Data records:
################

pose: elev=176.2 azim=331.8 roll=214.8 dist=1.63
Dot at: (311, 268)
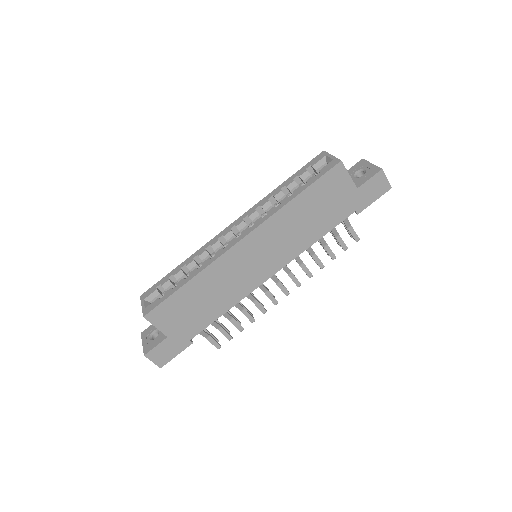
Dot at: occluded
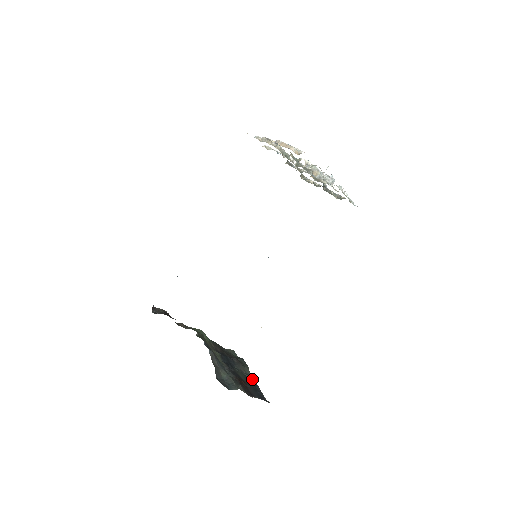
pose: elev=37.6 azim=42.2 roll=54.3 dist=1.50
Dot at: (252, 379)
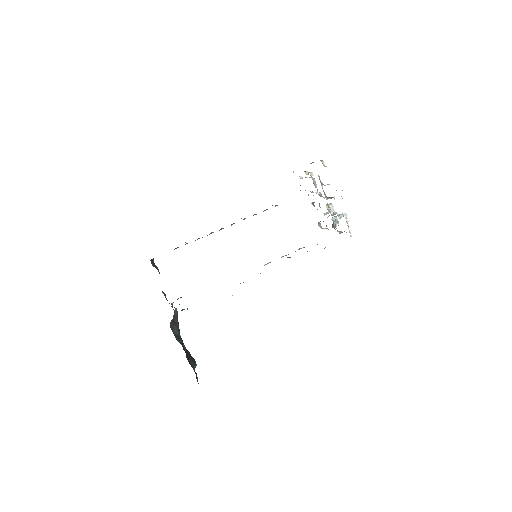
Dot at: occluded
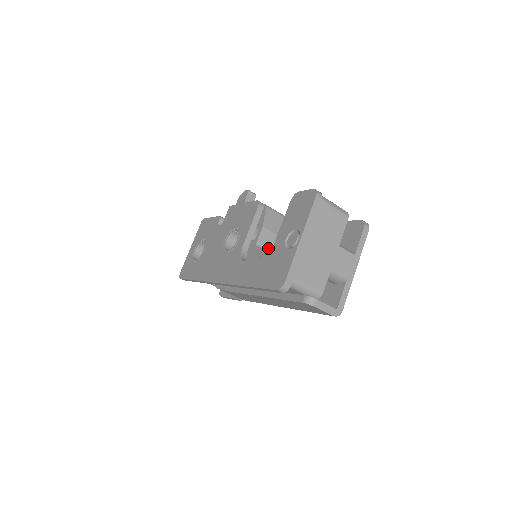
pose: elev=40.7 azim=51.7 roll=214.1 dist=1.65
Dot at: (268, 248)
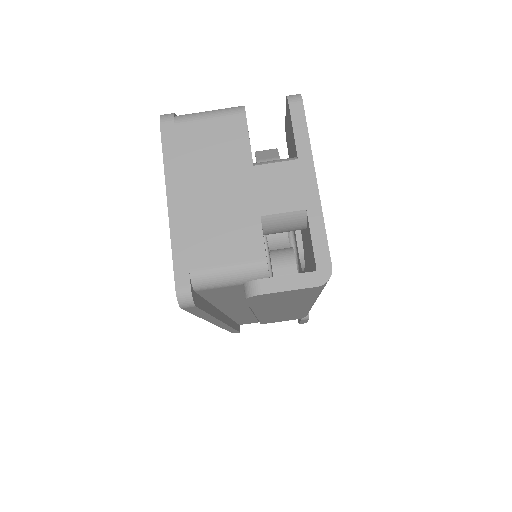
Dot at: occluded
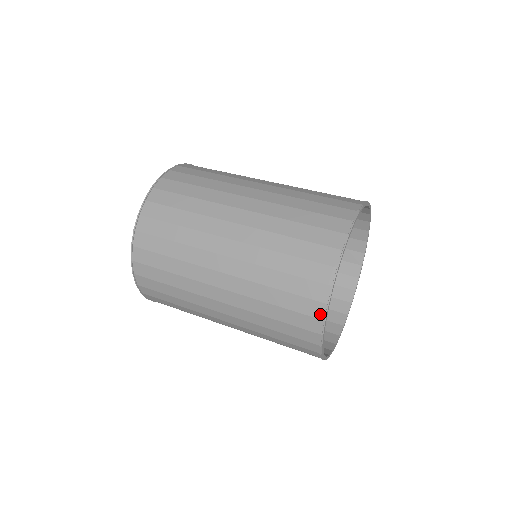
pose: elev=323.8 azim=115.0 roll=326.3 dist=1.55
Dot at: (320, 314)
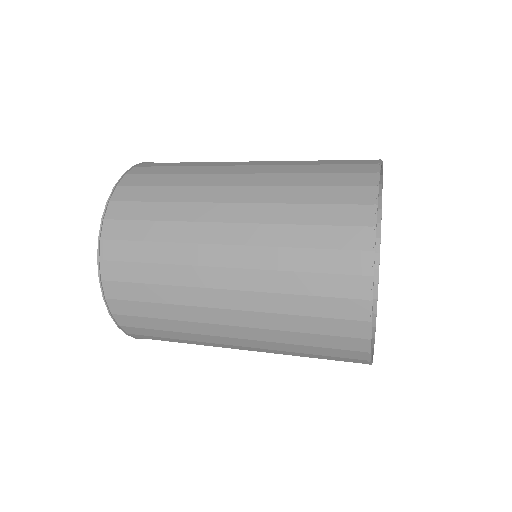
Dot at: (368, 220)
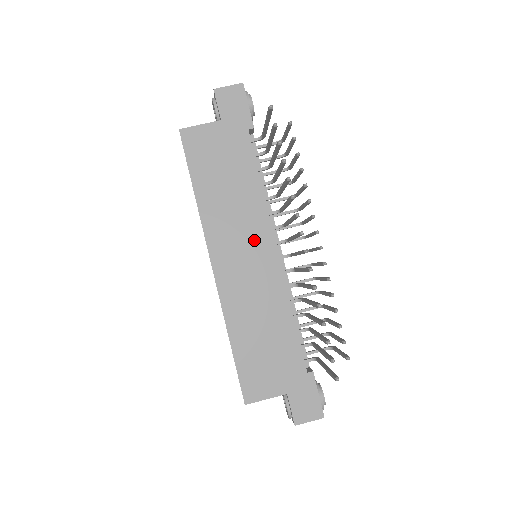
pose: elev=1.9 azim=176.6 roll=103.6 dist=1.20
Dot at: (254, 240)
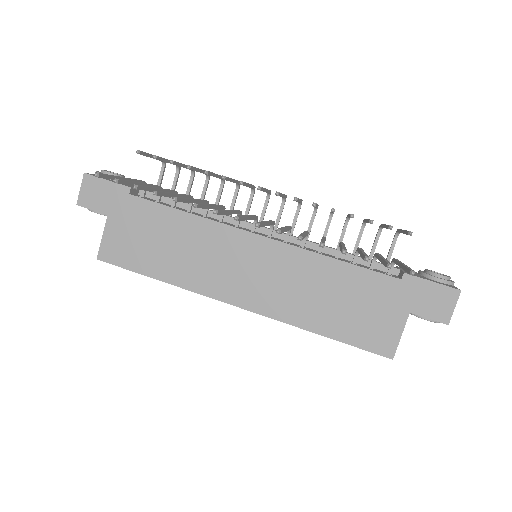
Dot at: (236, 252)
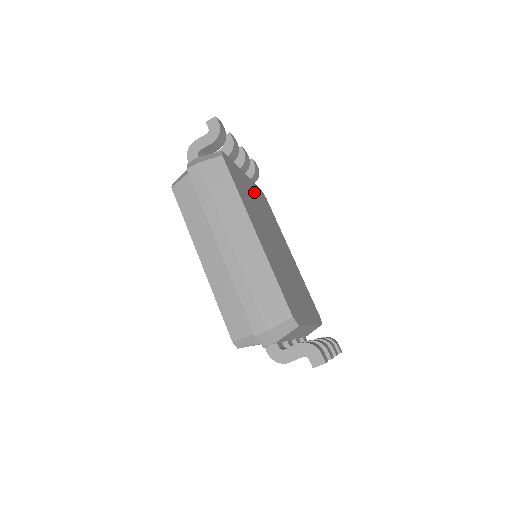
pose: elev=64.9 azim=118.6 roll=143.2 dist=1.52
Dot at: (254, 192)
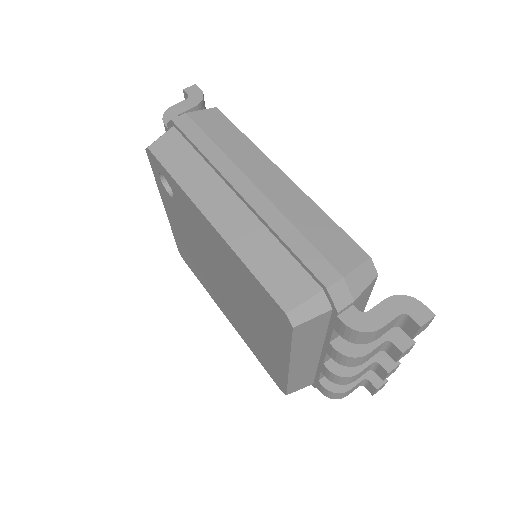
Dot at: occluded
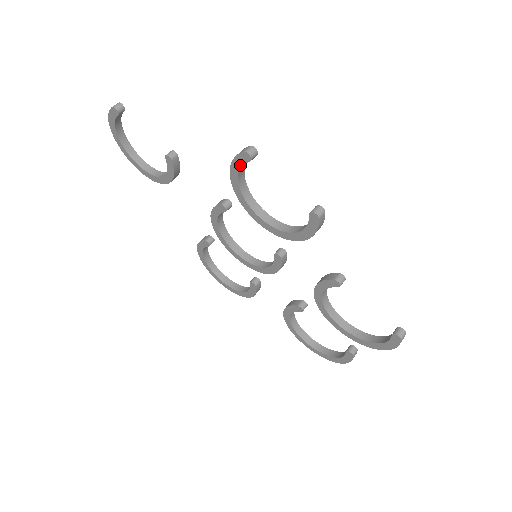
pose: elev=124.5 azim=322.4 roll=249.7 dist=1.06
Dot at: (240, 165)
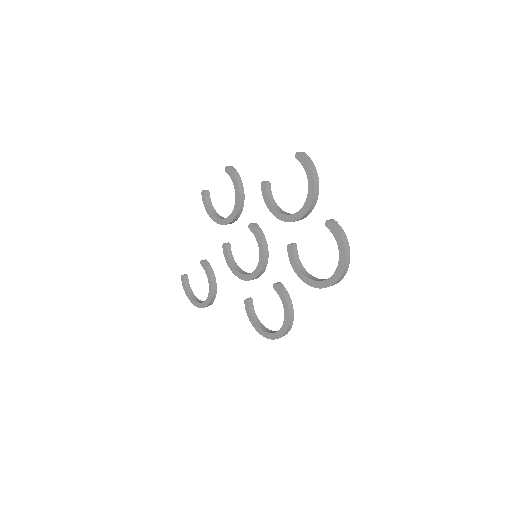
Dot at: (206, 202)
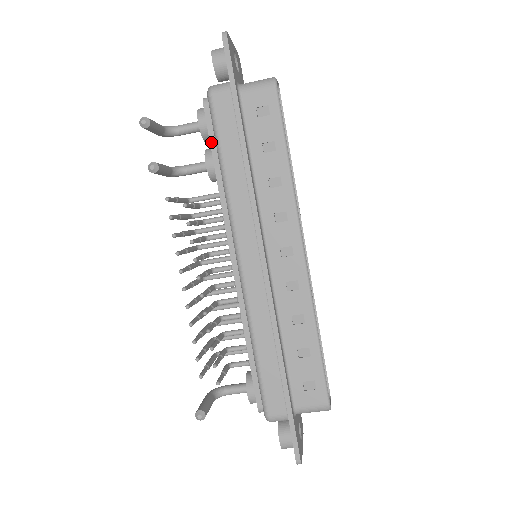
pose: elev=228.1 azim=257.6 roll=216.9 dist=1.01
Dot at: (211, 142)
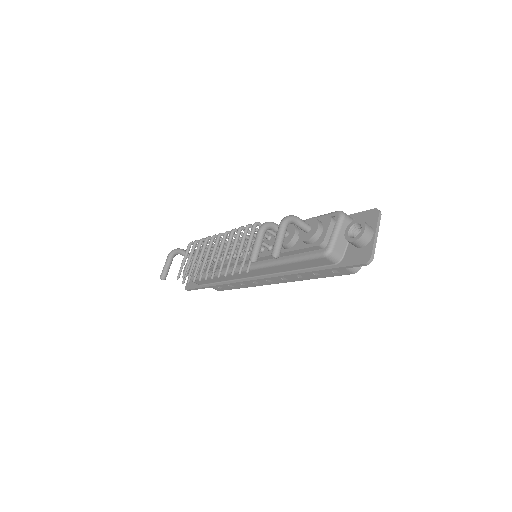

################

Your task: Reproduce every line of the entries above verbatim, leaving out the pictures.

Finished answer:
pose: elev=176.2 azim=331.8 roll=214.8 dist=1.63
Dot at: (311, 268)
Dot at: occluded
pose: elev=37.6 azim=42.2 roll=54.3 dist=1.50
Dot at: (252, 379)
Dot at: occluded
pose: elev=40.7 azim=51.7 roll=214.1 dist=1.65
Dot at: (268, 248)
Dot at: occluded
pose: elev=323.8 azim=115.0 roll=326.3 dist=1.55
Dot at: (320, 314)
Dot at: (368, 220)
pose: elev=1.9 azim=176.6 roll=103.6 dist=1.20
Dot at: (254, 240)
Dot at: (236, 252)
pose: elev=64.9 azim=118.6 roll=143.2 dist=1.52
Dot at: (254, 192)
Dot at: occluded
pose: elev=124.5 azim=322.4 roll=249.7 dist=1.06
Dot at: (240, 165)
Dot at: (206, 202)
pose: elev=228.1 azim=257.6 roll=216.9 dist=1.01
Dot at: (211, 142)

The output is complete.